La vie pure est le tout premier film de Jérémy Banster en tant que réalisateur. Il raconte ici l’histoire vraie de l’explorateur Raymond Maufrais, parti en expédition solitaire dans la forêt amazonienne et porté disparu depuis 1950. Un fil nous raccroche encore à lui : son carnet de voyages récupéré par son père. L’homme a financé pas moins de 18 expéditions en douze ans pour tenter de retrouver son fils, en vain. Aurélien Recoing joue ce rôle de père meurtri avec une sobriété bienvenue. C’est d’ailleurs le ton général du film. Il fait l’économie des grands sentiments. De l’enfance de Raymond, nous n’avons que les brides qui feront de lui un explorateur épris d’une quête, celle d‘une chaîne de montagnes inexplorée en pleine forêt amazonienne, d’un peuple insoumis aussi, jamais approché, mystérieux. Toute la première partie du film est consacrée à ce départ, teinté d’un halo dramatique tant les parents ont du mal à se séparer de leur garçon, mais aussi parce qu’il y a des quêtes qui ne se font pas sans un minimum de préparation. Si cette partie là est parfois un peu longue à faire entrer le film « dans le vif du sujet », elle a le mérite de mettre en lumière le rêve de gamin qui se heurte à la réalité.
Rendez-vous en terre inconnue
ePour découvrir ce voyage en terrain inconnu, solitaire, mais non dénué de rencontres, le récit de voyage de Raymond Maufrais nous est lu en voix off. Cette très belle écriture, faite de doutes et de certitudes, adressée à ses parents et publiée par son père (et que vous pouvez lire !) est livrée par brides, un peu à la manière d’Into the wild. Pourtant, le mystère distingue directement La vie pure de son pendant américain. Dans Into the wild, le jeune homme se rebellait contre sa société et fuyait sa vie comme la peste, avant de découvrir l’intérêt du partage. Raymond Maufrais, de son côté, voulait rentrer, revenir, mais pas sans avoir au préalable découvert sa terre. Il a payé son espace de liberté au prix de son corps. C’est là tout l’art du film : montrer ce corps qui flanche, qui se détruit, qui doute trop tard pour revenir en arrière.

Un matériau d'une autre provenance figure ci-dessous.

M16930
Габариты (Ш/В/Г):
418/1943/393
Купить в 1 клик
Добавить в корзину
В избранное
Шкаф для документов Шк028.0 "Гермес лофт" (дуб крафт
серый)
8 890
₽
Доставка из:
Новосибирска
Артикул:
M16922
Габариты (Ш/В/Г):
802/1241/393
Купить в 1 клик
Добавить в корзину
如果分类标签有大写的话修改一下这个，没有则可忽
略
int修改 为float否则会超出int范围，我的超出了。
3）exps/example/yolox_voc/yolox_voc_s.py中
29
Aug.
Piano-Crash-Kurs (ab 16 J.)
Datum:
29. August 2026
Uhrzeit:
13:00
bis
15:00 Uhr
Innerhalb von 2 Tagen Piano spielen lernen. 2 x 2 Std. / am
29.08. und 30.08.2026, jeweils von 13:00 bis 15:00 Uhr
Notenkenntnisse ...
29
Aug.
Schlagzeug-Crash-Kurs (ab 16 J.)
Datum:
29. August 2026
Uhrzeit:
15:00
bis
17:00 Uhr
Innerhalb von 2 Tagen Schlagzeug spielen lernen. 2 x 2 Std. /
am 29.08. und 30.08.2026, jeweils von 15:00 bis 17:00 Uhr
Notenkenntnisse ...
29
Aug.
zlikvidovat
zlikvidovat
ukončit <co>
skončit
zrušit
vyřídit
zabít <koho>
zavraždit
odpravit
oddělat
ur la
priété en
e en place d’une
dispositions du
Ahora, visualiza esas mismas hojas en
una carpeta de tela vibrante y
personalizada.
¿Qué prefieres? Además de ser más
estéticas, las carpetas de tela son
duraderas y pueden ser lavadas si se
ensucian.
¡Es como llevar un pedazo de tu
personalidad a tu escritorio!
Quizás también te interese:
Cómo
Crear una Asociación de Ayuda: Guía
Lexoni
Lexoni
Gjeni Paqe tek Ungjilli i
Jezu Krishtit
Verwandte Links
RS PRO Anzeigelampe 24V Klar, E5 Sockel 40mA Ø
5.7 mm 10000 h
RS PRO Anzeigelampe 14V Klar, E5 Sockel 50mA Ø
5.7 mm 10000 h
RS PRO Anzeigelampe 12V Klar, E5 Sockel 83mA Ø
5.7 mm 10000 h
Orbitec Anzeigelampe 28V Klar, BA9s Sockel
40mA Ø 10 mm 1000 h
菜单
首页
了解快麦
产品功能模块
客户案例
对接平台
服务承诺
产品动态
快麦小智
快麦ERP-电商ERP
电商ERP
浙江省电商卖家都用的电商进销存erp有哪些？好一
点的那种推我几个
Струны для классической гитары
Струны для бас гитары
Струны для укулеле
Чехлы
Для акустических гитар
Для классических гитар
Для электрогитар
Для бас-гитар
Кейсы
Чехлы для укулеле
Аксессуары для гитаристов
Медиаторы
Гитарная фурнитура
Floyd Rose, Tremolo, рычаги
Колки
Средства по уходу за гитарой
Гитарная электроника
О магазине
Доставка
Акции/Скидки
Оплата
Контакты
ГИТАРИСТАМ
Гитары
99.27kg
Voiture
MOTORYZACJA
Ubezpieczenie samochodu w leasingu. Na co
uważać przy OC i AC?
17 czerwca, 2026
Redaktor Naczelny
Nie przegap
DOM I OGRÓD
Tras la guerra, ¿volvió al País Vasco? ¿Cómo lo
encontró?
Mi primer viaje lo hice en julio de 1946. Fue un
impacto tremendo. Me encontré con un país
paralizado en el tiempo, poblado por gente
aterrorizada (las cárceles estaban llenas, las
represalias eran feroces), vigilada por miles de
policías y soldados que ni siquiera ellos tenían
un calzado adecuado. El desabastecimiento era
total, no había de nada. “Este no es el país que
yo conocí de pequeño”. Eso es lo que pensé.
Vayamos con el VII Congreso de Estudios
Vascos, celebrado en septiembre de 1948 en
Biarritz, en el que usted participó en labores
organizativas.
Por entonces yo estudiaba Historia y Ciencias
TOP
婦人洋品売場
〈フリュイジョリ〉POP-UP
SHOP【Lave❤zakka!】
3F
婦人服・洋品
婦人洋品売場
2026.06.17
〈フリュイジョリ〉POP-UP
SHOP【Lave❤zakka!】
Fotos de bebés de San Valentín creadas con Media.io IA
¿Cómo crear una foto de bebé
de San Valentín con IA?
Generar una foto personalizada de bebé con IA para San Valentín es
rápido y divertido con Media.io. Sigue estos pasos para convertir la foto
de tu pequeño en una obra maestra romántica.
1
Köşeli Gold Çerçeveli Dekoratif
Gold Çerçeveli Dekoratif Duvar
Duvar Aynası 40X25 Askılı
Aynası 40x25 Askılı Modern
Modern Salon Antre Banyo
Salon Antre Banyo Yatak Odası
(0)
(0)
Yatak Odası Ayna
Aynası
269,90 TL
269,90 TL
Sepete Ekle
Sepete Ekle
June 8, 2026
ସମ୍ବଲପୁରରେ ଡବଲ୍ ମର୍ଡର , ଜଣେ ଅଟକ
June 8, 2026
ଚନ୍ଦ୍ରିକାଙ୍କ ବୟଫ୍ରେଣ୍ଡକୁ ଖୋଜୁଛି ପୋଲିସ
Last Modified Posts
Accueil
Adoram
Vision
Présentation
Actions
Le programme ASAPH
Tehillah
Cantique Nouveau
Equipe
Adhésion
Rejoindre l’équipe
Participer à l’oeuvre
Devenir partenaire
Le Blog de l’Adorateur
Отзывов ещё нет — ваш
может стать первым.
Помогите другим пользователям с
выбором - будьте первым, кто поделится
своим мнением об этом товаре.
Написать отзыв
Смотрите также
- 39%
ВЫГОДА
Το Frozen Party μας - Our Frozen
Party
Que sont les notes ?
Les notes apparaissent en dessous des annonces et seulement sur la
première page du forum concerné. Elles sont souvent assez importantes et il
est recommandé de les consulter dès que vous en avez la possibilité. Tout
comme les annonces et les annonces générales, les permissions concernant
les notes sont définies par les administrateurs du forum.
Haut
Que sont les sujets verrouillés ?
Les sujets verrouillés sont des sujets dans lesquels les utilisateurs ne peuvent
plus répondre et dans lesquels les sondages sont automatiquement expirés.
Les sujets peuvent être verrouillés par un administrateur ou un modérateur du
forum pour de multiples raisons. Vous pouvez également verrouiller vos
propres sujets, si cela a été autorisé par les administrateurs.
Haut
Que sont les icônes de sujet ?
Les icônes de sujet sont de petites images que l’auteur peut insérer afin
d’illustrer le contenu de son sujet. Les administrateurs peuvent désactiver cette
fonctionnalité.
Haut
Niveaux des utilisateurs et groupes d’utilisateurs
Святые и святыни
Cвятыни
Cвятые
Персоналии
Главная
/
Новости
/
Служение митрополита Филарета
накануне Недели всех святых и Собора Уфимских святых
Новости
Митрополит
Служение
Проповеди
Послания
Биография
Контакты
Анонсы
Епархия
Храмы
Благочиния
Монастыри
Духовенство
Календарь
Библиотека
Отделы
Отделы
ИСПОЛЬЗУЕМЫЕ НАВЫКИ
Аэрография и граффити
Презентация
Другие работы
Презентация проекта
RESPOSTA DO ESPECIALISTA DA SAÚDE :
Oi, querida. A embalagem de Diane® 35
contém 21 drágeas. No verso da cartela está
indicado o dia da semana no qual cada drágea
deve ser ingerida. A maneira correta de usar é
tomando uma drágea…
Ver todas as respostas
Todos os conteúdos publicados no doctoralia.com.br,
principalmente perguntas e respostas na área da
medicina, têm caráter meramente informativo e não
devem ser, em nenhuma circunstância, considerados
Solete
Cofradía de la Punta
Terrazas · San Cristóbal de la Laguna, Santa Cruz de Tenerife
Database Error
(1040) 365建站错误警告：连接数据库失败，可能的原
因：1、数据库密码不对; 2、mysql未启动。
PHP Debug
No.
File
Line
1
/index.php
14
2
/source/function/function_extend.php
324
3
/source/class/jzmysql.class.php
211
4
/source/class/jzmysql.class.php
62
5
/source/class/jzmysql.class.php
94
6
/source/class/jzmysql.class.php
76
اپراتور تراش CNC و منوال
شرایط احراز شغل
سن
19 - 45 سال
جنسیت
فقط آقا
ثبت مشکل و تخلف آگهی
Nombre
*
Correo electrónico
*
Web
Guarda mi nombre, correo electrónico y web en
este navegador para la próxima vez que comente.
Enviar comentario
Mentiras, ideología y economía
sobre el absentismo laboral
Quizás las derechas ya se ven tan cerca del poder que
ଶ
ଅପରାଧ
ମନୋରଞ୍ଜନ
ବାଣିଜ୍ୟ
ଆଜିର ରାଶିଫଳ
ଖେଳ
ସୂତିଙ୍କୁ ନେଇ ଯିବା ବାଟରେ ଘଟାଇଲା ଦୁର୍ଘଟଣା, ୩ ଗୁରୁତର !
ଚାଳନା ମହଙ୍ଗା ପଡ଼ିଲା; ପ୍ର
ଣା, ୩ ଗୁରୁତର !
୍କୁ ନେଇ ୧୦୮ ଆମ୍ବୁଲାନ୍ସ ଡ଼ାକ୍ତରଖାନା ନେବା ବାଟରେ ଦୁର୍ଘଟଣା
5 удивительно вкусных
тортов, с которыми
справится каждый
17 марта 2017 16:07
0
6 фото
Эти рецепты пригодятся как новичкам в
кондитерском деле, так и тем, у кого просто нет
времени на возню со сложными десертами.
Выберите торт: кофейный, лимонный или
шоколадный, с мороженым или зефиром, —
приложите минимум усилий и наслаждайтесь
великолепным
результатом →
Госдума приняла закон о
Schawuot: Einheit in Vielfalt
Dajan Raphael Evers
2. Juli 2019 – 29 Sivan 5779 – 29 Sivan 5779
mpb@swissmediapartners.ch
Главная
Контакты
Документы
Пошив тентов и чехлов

Quand Raymond Maufrais part, il est assez mal préparé, mais c’est pourtant un homme joyeux, chantant volontiers que l’on croise d’abord. La nature aura raison de ce sourire si fier sur son visage. L’explorateur ne cessera pourtant pas d’écrire, jusqu’au bout. L’ambiance se délite peu à peu. Le réalisateur étudie l’aspect physique et psychologique de cette quête perdue. Au fur et à mesure que l’échéance de l’eldorado s’éloigne, que Raymond décompte les jours et maigrit à vue d’œil, les conséquences de la disparition nous sont révélées. Ce voyage en terre inconnue est filmé, un peu tard peut-être, très frontalement par Jérémy Banster. Le spectateur ressent alors avec Raymond, la douleur physique et la solitude qui transpercent presque l’écran. La caméra est mouvante, comme si des esprits tournaient autour de lui. Le vertige s’empare de lui, le détruisant peu à peu.
Ceux qui restent
Une disparition est une perte quasi insurmontable, tant l’incertitude pèse sur le deuil impossible à faire. Le film rend la présence de Raymond si forte que son absence est presque inconcevable. Lorsqu’il disparaît à l’image des paysages que nous avons explorés avec lui, son aura persiste longtemps. Par un montage subtil, un jeu sur la temporalité, la présence du père et de Raymond dans les mêmes lieux semble se superposer. Déroutant. Stanny Coppet est excellent tant il passe de la certitude à la détresse (la faim, la douleur, la peur, la solitude) sans qu’on s’en rende compte (donc sans surjouer). A l’écran sa déchéance, dans la solitude, paraît tout à coup d’une violence inouïe. Tout se passe finalement très vite, en 1h 30. Le rythme accélère quand le voyage commence et l’homme vigoureux n’est bientôt plus qu’halètements. La vie pure est le récit d’une vie toute simple d’explorateur qui se voulait grande, trop grande. Mais elle marque surtout pour ce vide qu’elle laisse chez des parents aimants et déboussolés.
On retrouve Aurélien Recoing dans Les Revenants, série qui étudie la perte à l’aune des sentiments, de ce qu’elle détruit chez « ceux qui restent », avec ce sens particulier de l’image, commun aux deux œuvres. Raymond Maufrais n’est pas un revenant, mais sous les traits de Stany Coppet et la caméra de Jérémy Banster, il imprime sa marque indélébile dans la tête du spectateur. Le jeune homme que l’on voit à l’écran aurait aujourd’hui 89 ans et plus aucun parent pour l’accueillir s’il revenait parmi nous.